For the broader question of whether rapamycin has a place in healthy aging interventions, the picture remains incomplete. The PEARL trial suggests that low-dose intermittent rapamycin is reasonably well tolerated over 48 weeks and may produce modest body composition benefits in women, including a statistically significant increase in lean tissue mass and reduced self-reported pain in the 10 mg weekly group. The Mannick studies suggest a measurable effect on immune function. RAPA-EX-01 suggests that combining the drug with an active training program in older adults does not yield the synergy that some preclinical work predicted, and may interfere with adaptation to resistance training. None of these trials addresses the questions that matter most for longevity, namely effects on age-related disease incidence, healthspan, or all-cause mortality, at the timescales required to detect them.

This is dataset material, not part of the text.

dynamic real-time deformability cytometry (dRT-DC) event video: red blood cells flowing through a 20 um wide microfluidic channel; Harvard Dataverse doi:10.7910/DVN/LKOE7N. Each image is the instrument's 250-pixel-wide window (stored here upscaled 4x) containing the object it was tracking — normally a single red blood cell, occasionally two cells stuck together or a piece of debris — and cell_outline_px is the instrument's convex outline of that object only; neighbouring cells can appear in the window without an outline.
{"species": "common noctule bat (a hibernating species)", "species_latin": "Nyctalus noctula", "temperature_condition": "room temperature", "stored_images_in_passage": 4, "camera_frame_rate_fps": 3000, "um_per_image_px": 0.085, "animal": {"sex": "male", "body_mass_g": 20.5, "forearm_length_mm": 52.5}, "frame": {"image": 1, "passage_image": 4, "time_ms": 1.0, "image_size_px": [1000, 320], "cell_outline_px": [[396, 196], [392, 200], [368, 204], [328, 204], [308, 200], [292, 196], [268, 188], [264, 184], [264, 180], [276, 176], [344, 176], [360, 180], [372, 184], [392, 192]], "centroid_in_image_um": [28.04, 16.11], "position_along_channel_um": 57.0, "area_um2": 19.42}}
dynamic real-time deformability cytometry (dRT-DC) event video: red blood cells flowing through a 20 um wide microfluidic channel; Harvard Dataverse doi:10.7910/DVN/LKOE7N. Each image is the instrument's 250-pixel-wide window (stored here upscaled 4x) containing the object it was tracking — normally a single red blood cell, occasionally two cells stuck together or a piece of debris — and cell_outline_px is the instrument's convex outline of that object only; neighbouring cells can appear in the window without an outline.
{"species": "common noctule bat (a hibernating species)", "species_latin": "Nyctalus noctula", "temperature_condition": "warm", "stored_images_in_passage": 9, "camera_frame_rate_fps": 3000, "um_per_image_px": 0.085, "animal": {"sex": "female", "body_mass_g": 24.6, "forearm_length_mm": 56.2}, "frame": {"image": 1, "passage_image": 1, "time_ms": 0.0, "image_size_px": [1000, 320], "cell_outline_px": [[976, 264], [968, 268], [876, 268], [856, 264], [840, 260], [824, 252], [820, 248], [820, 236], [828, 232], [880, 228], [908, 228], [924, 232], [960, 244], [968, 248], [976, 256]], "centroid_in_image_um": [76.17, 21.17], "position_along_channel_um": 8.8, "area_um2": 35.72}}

Exercise has well-documented effects on muscle and cardiovascular fitness in older adults, with additional effects on cognition and all-cause mortality. The relevance of muscle mass, strength, and power to healthy aging and brain health is something I covered in detail in my article on muscle and longevity.

RAPA-EX-01 establishes that the pharmacology of weekly rapamycin does not cleanly separate from anything else happening during the week, including exercise. With a 62-hour half-life, drug levels remain meaningful at the next training session, which means the cycling hypothesis as commonly formulated may not be testable at this dose and frequency. The next generation of trials may benefit from larger subject numbers and longer study duration. For people considering rapamycin specifically because they think it will help them get more out of training in their 60s and 70s, the current human evidence does not support that use.

Well designed clinical trials, such as this one, are the most important tests that we can run to move the longevity field forward. This study has added to our knowledge of the benefits of rapamycin.